## Défis à relever:
1. Résumez l'extrait à lire en deux phrases.
2. Citez le passage de l'extrait à lire qui commence aux mots « Elle termine en » et s'arrête après les mots « de chaque mois. ».

## Extrait à lire:
——
Sur le fond, la SARL Pira Alain-Distrinet souligne qu'elle n'a pas été en mesure de se prononcer sur les factures visées dans le jugement puisqu'elle n'a pas été assignée régulièrement.
Elle demande en outre que la pièce 70 produite par l'intimée soit écartée dans la mesure où sa production viole le principe du secret des correspondances entre avocats.
Elle termine en indiquant avoir effectué des règlements de 500 euros mensuels suite au jugement de première instance qui était exécutoire par provision et qu'il ne reste dû que 2.548,07 euros. Elle sollicite à titre subsidiaire des délais de paiement à raison de 500 euros par mois avant le 25 de chaque mois.
Elle conclut à l'irrecevabilité de la demande de dommages-intérêts pour appel abusif, celle-ci n'ayant pas été formée dans les premières conclusions de l'intimé en violation de l'article 910-4 du code de procédure civile. Elle précise que cette irrecevabilité relève de la compétence de la cour. Sur le fond elle conclut au rejet de cette prétention.
Par conclusions déposées le 14 décembre 2022, auxquelles il sera référé pour un plus ample exposé des prétentions et des moyens, la SAS Valoris Emploi demande à la cour de:
- rejeter l'appel de la SARL Pira Alain-Distrinet après l'avoir déclaré mal fondé,
- débouter la SARL Pira Alain-Distrinet de l'ensemble de ses prétentions,
- confirmer le jugement rendu par la chambre commerciale du tribunal judiciaire de Metz du 8 juin 2021 en toutes ses dispositions et prendre acte de ce que le montant de sa créance restant dû à ce jour est de 2.548,07 euros,
- confirmer le jugement rendu par la chambre commerciale du tribunal judiciaire de Metz en date du 8 juin 2021 en ce qu'il a condamné la SARL Pira Alain-Distrinet aux dépens de première instance ainsi qu'à lui payer la somme de 1.500 euros au titre de l'article 700 du code de procédure civile,
- condamner la SARL Pira Alain-Distrinet au paiement de la somme de 3.000 euros à titre de dommages-intérêts pour appel abusif
- condamner la SARL Pira Alain-Distrinet aux entiers dépens d'appel ainsi qu'à payer la somme de 2.500 euros au titre de l'article 700 du code de procédure civile pour la procédure en appel.
——
## Contenu des données:
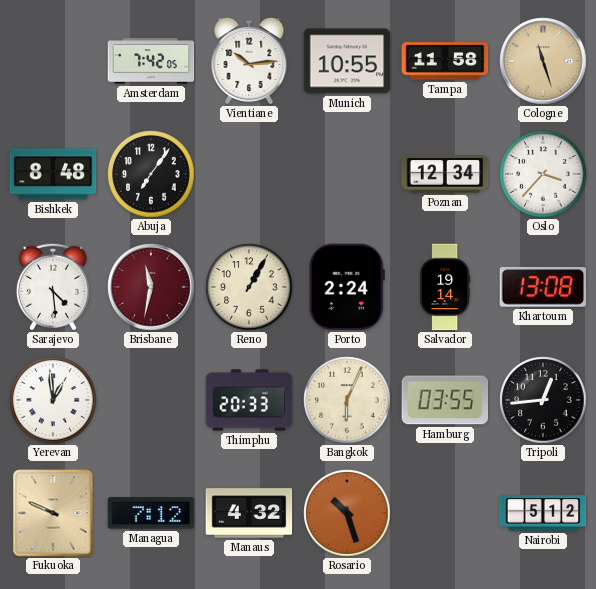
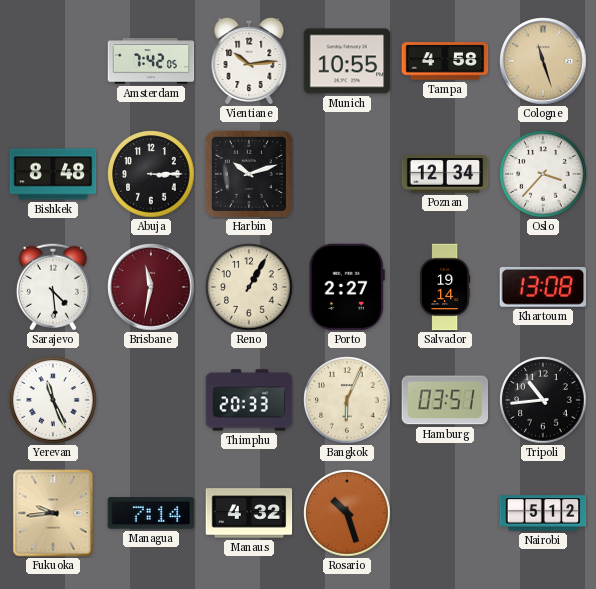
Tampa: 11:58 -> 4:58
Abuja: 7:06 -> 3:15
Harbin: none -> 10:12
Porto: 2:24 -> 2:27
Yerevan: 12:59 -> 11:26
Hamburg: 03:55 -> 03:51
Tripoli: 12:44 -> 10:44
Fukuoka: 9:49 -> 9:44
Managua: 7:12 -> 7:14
——
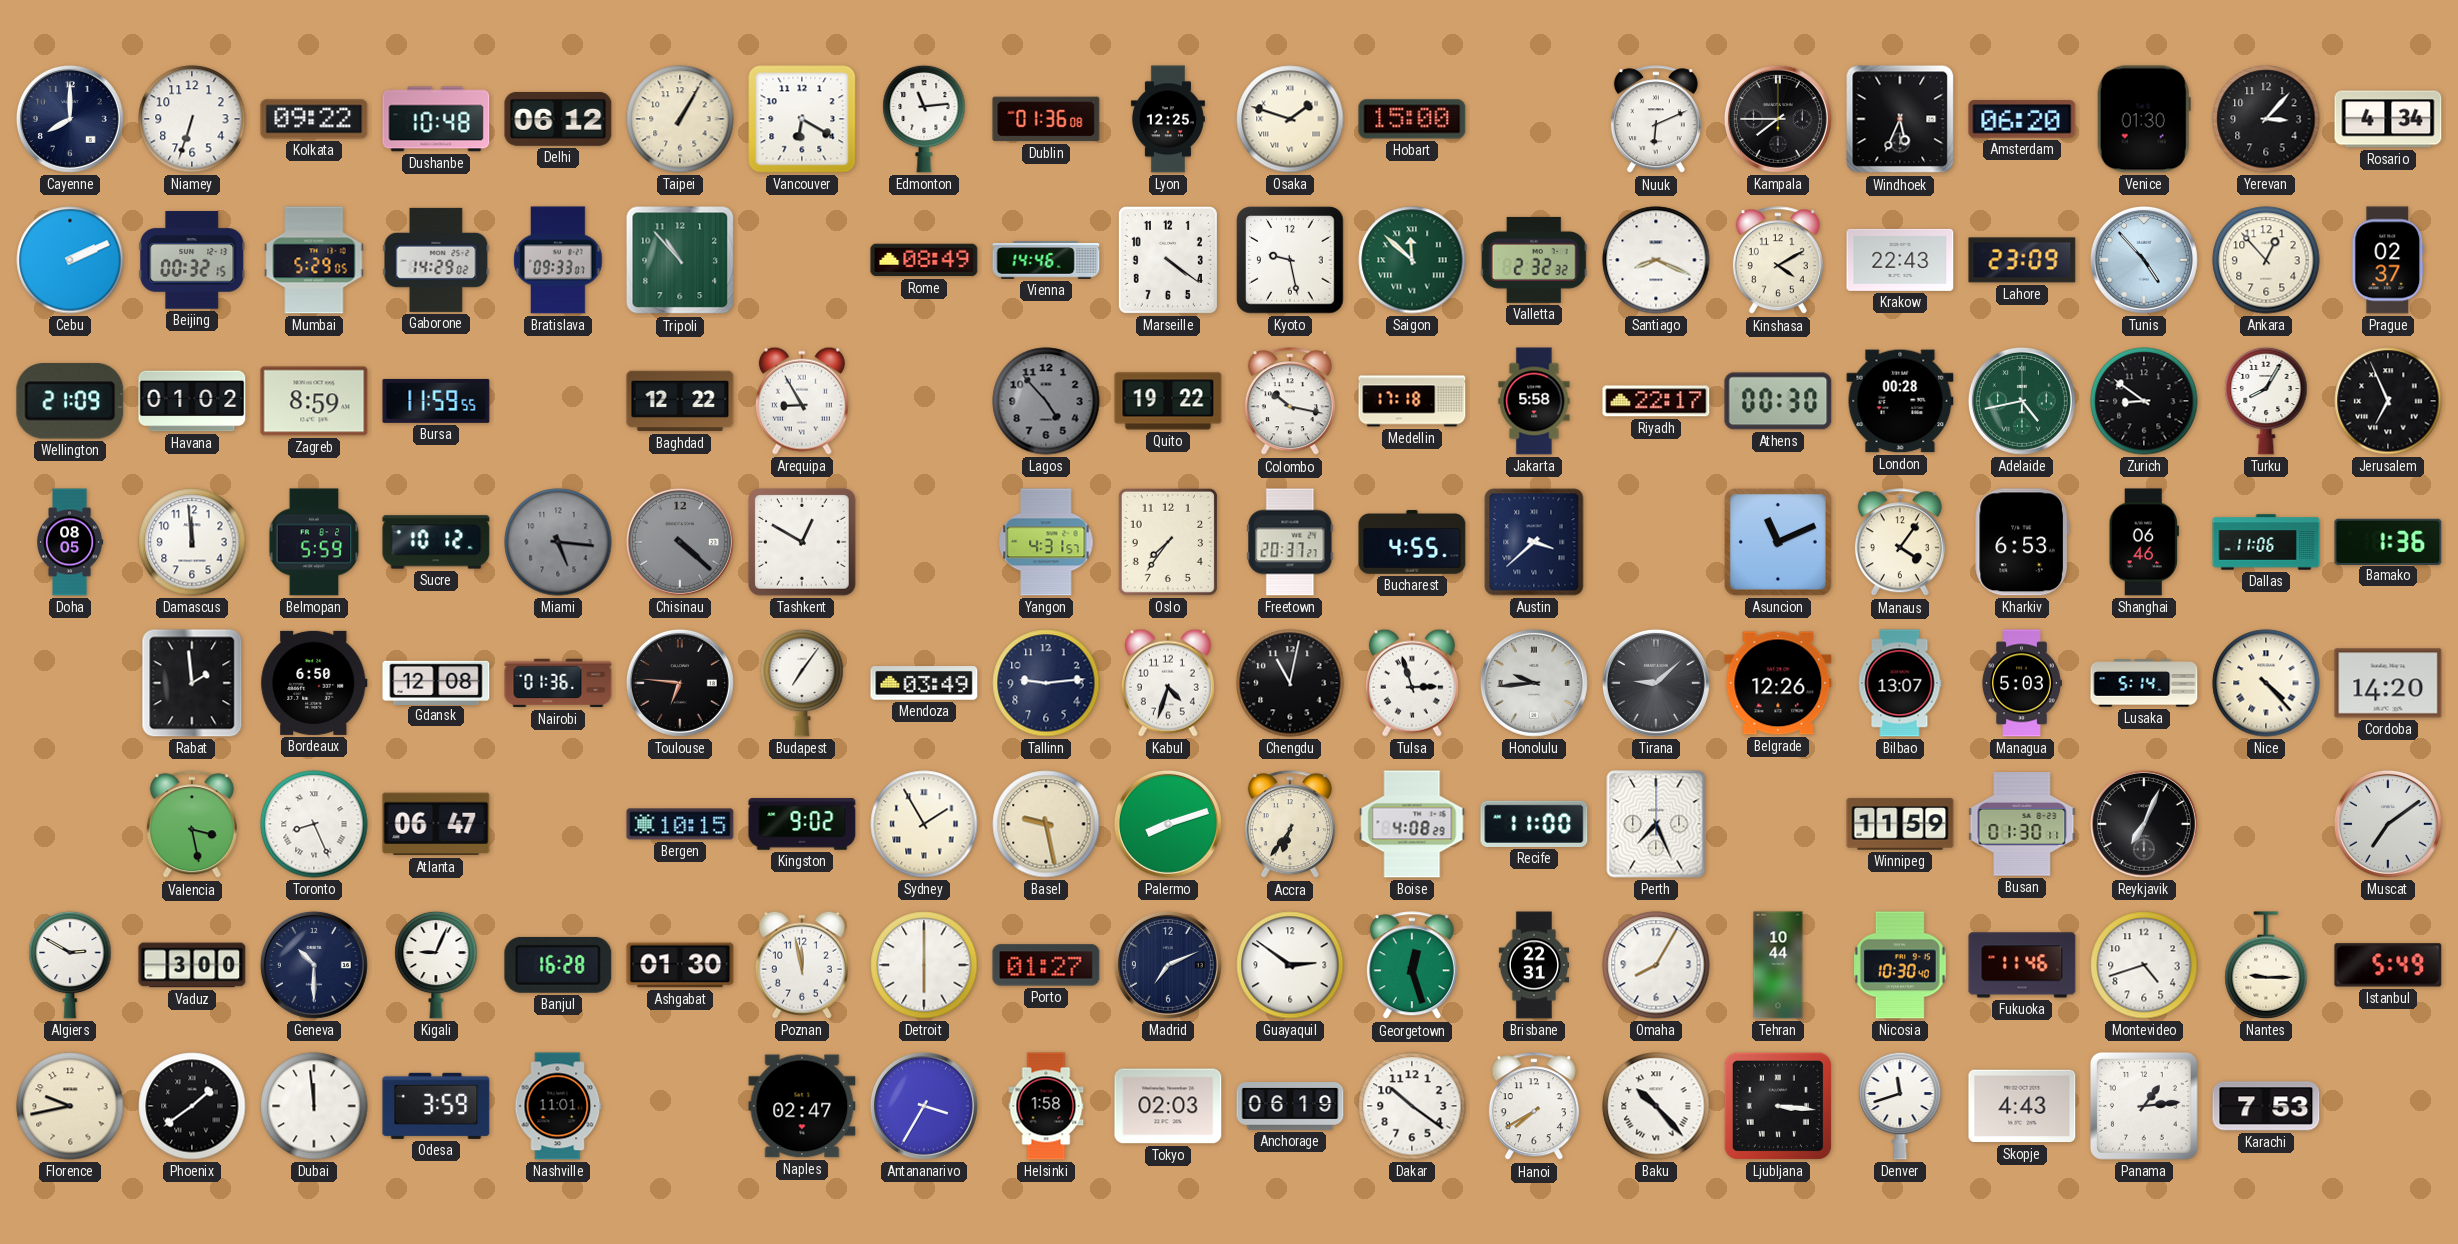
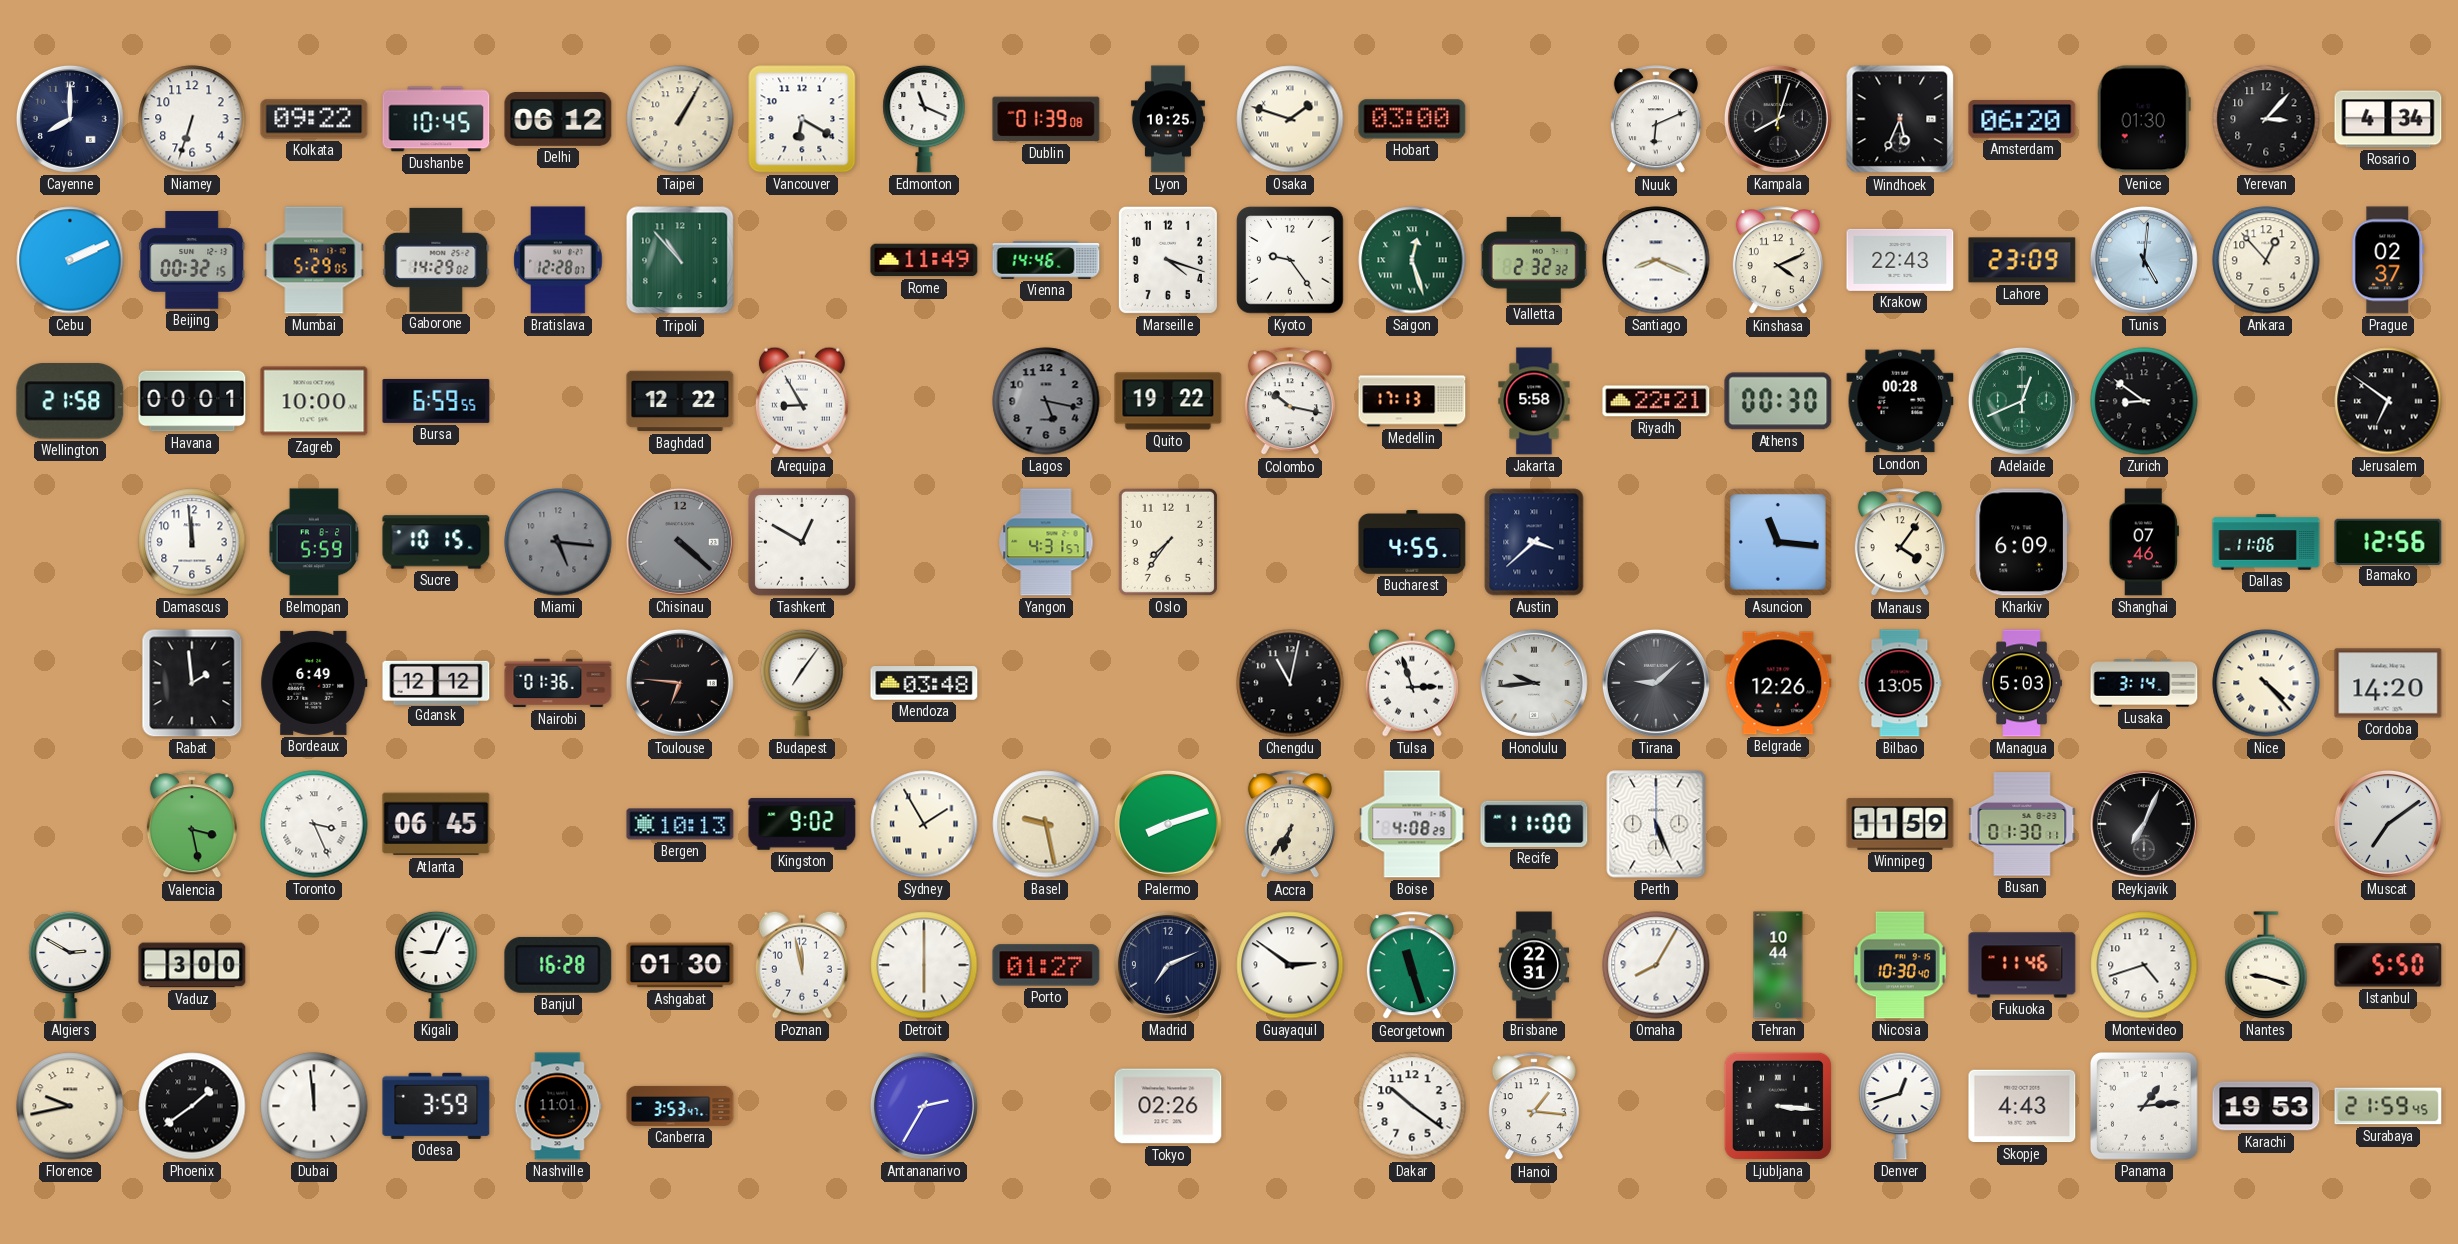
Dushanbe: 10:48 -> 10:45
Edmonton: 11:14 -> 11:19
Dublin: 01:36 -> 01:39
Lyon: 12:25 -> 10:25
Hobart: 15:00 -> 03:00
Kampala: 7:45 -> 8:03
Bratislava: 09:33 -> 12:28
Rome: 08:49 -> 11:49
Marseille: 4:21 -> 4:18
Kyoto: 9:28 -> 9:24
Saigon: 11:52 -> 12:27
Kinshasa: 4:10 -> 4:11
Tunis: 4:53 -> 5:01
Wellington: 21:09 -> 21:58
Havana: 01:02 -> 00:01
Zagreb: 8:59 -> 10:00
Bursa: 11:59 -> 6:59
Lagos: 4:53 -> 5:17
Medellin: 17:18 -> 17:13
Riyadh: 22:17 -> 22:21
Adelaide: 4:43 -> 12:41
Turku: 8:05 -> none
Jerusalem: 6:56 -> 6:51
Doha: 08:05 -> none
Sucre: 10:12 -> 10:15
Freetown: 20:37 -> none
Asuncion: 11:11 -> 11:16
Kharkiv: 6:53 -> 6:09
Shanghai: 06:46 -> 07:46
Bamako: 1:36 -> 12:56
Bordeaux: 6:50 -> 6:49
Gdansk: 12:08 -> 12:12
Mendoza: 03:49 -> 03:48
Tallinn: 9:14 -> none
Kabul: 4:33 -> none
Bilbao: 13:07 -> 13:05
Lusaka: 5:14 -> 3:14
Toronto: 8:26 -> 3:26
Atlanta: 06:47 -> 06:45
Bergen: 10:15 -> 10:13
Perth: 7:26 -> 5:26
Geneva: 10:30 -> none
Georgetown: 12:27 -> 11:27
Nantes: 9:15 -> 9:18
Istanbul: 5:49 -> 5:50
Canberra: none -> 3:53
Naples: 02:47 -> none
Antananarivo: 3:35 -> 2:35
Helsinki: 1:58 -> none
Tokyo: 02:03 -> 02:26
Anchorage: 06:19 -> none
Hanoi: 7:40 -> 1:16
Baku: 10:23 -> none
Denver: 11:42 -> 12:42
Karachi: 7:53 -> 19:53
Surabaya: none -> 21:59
——
## Les réponses:
1. La SARL Pira Alain-Distrinet soutient qu'elle n'a pas été assignée régulièrement, demande que la pièce 70 soit écartée au nom du secret des correspondances entre avocats, indique qu'il ne reste dû que 2.548,07 euros et sollicite à titre subsidiaire des délais de paiement de 500 euros par mois. La SAS Valoris Emploi demande à la cour de rejeter l'appel, de confirmer le jugement de la chambre commerciale du tribunal judiciaire de Metz du 8 juin 2021 et de condamner la SARL Pira Alain-Distrinet à 3.000 euros de dommages-intérêts pour appel abusif, aux entiers dépens d'appel et à 2.500 euros au titre de l'article 700 du code de procédure civile.

2.
Elle termine en indiquant avoir effectué des règlements de 500 euros mensuels suite au jugement de première instance qui était exécutoire par provision et qu'il ne reste dû que 2.548,07 euros. Elle sollicite à titre subsidiaire des délais de paiement à raison de 500 euros par mois avant le 25 de chaque mois.